The upshot is that even the best consumption-based accounting practices are blunt, very imprecise, and potentially misleading. The political arena does not do so well with this kind of nuance. Attempts to characterize the huge uncertainty in these estimates could get lost in the policy discourse shuffle. If California does move ahead with this accounting exercise, we’ll need to be very careful about how we consume a consumption-based inventory.

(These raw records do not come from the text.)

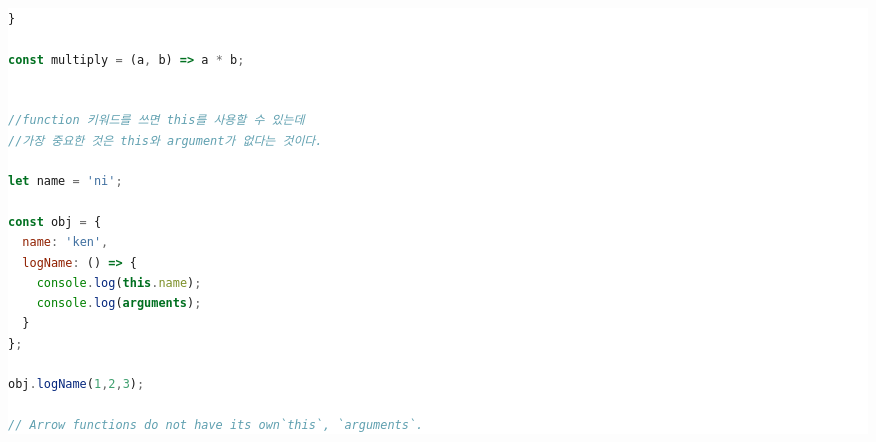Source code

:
 ```js
}

const multiply = (a, b) => a * b;


//function 키워드를 쓰면 this를 사용할 수 있는데
//가장 중요한 것은 this와 argument가 없다는 것이다.

let name = 'ni';

const obj = {
  name: 'ken',
  logName: () => {
    console.log(this.name);
    console.log(arguments);
  }
};

obj.logName(1,2,3);

// Arrow functions do not have its own`this`, `arguments`.


```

The Montreal Protocol had an approach to dealing with this with respect to CFC emissions–what counted (for a country) was production plus imports minus exports for bulk amounts, amounts in appliances like refrigerators and air conditioners, and amounts used to make products such as using CFCs to clean computer boards. It was a very ambitious proposal that in the end never was really used as with discovery of the Antarctic Ozone Hole with the decision in the various amendments to completely phase out production of CFCs. One could contemplate doing this for GHG emissions, but it would get very, very complicated–and one has to consider both imports and exports. To get around the complexities, the UNFCCC practice is to just count emissions from a country and not try to do the transfers. Yes, this can seem unfair, but the complications of the other approach are very extreme–how would one attribute the emissions from making medicines for others, for the energy those workers use to get to their jobs, the food they eat to survive and where that all comes from, and on and on. For this reason, what economists have urged is to just put a price on carbon, so a tax or permit cost on the extraction of a fossil fuel like oil from the ground, and the let the cost propagate through the economy.
Let’s not forget the 10 gigawatts of electricity California imports all night from neighboring states? What do you bet
that carbon is not accounted for?
RFF has done work on carbon-based tariffs or border adjustments to account for these issues: http://www.rff.org/files/document/file/RFF-DP-16-09.pdf
If we’re talking about using consumption-based emissions to set policy, shouldn’t we then try to understand the marginal emissions impact of imported goods? This could be quite different from the “sector-country-specific average emissions factors.” This would also be much harder to calculate but would be based on the actual concept that should be addressed. Has this point been raised in California’s policy debate or in any academic research?
Great point in harnessing the power of Cali’s economy.